$\omega=\{0,1,2,...\}$
We define g-density for a set A like this:
$$d(A)= \limsup_{n\to\infty} \dfrac{|A\cap \{1,2,...,n\}|}{g(n)}$$
When $g: \omega \to [0,\infty) $ with $\lim\limits_{n \to \infty} g(n)= \infty$ and $\lim\limits_{n \to \infty} \frac{n}{g(n)}\neq 0 $.
Let $A:= \{n_0<n_1<...\} \subset \omega $ is infinite.
Since $\lim\limits_{n \to \infty} g(n)= \infty$ then we can choose a subsequence$\{n_{i_k}\}_{k \in \omega}$ of $A$ such that $g(n_{i_k})\ge 2^k$ for every $k \in \omega$ .

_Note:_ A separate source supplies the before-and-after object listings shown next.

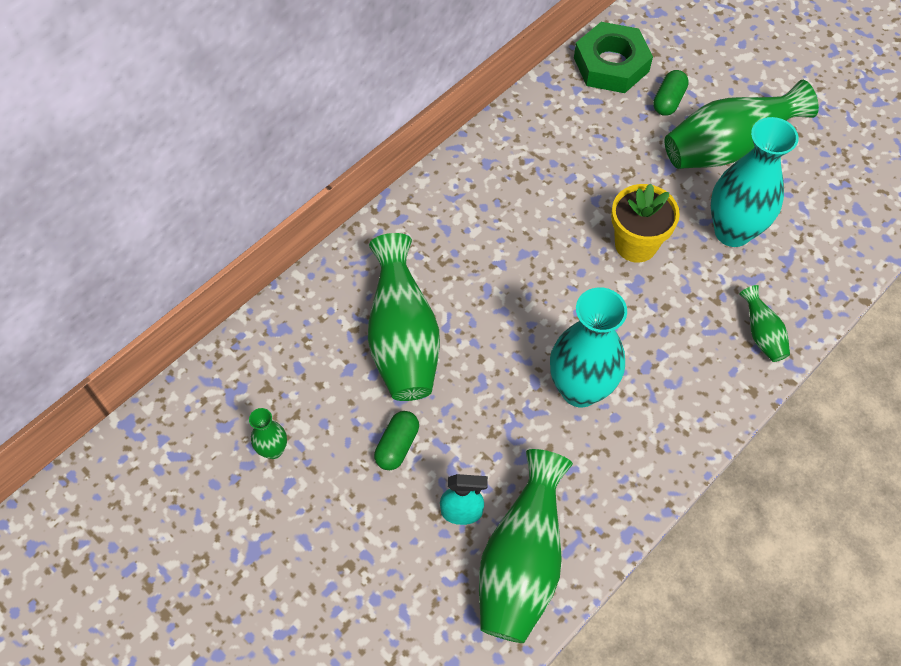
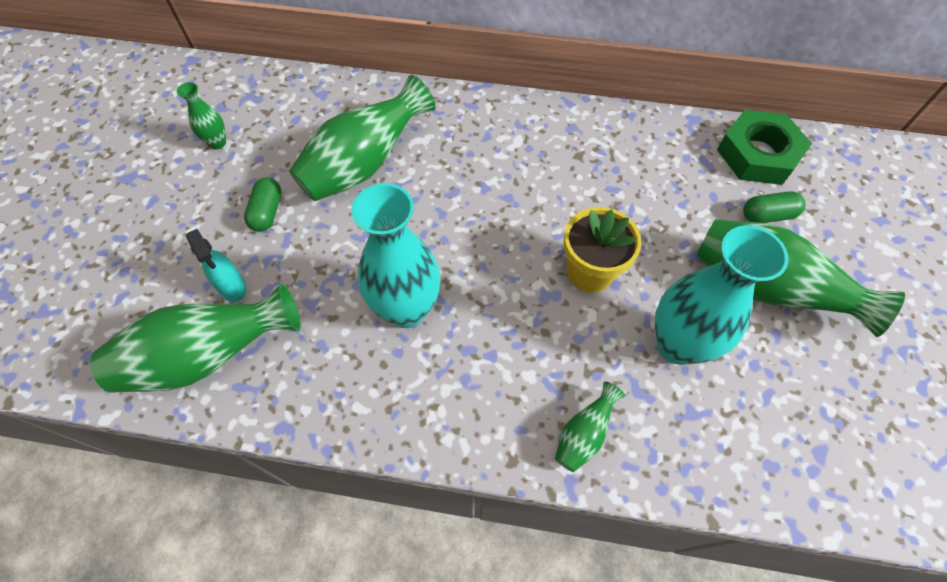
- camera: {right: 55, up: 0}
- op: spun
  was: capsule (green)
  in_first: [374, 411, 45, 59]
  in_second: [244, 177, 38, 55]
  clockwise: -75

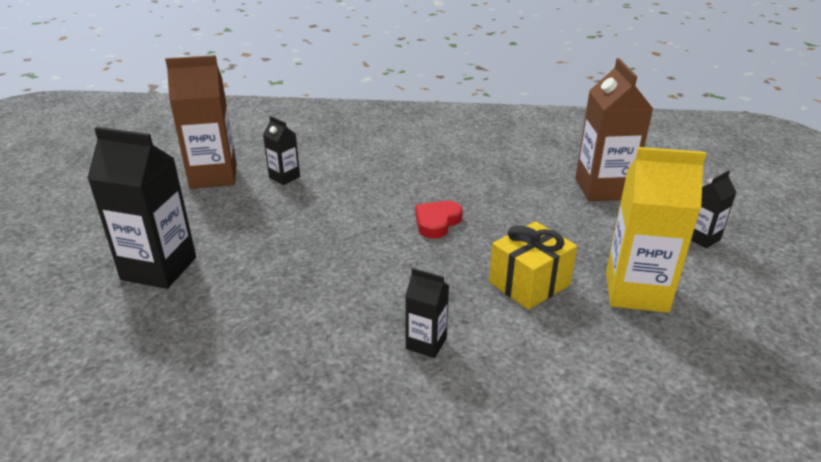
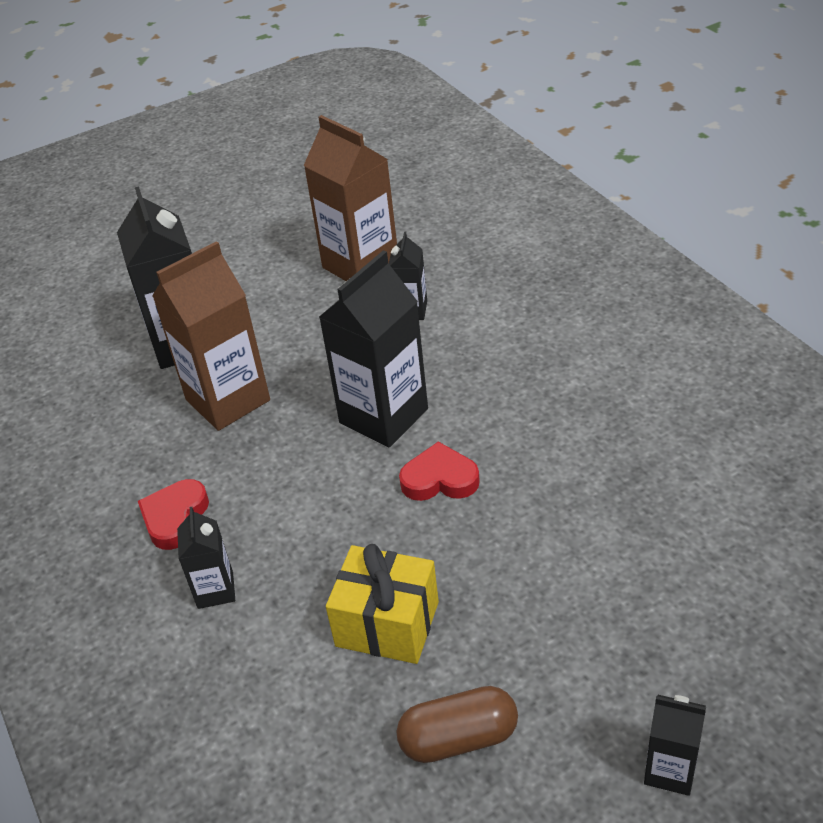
- camera: {right: 60, up: 10}
- op: appeared
  now: heart (red)
  in_second: [138, 479, 71, 71]
- op: appeared
  now: carton (black)
  in_second: [319, 250, 109, 197]
- op: relocated
  was: carton (brown)
  in_first: [575, 58, 78, 143]
  in_second: [152, 241, 118, 190]
- op: exchanged
  was: carton (yellow)
  now: capsule (brown)
  in_first: [606, 147, 100, 166]
  in_second: [396, 686, 122, 77]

Let $$B := \{n_{i_k} : k \in \omega \} $$
I need to prove that $d(B)=0$
I tried to prove like this:For any $n\in \omega$ we have:$$ |B\cap \{1,2,...,n\}|= \left\{ \begin{array}{lr} 0 & \mbox{,if } n < n_{i_1} \\ k & \mbox{, if } n_{i_k} \le n< n_{i_{k+1}} \end{array}\right. $$So
$0 \le \lim\limits_{n\to\infty} \dfrac{|B\cap \{1,2,...,n\}|}{g(n)}=\lim\limits_{n\to\infty} \dfrac{|B\cap \{1,2,...,n_{i_k}\}|}{g(n_{i_k})} =\lim\limits_{n\to\infty} \dfrac{k}{g(n_{i_k})} \le \lim\limits_{n\to\infty} \dfrac{k}{2^k} =0 $
$\Rightarrow d(B)=0$
Is this true ? I am not sure if I really can write $g(n_{i_k})$ instead $g(n)$ in limits above. Is that true? If it isn't how can prove that density is zero?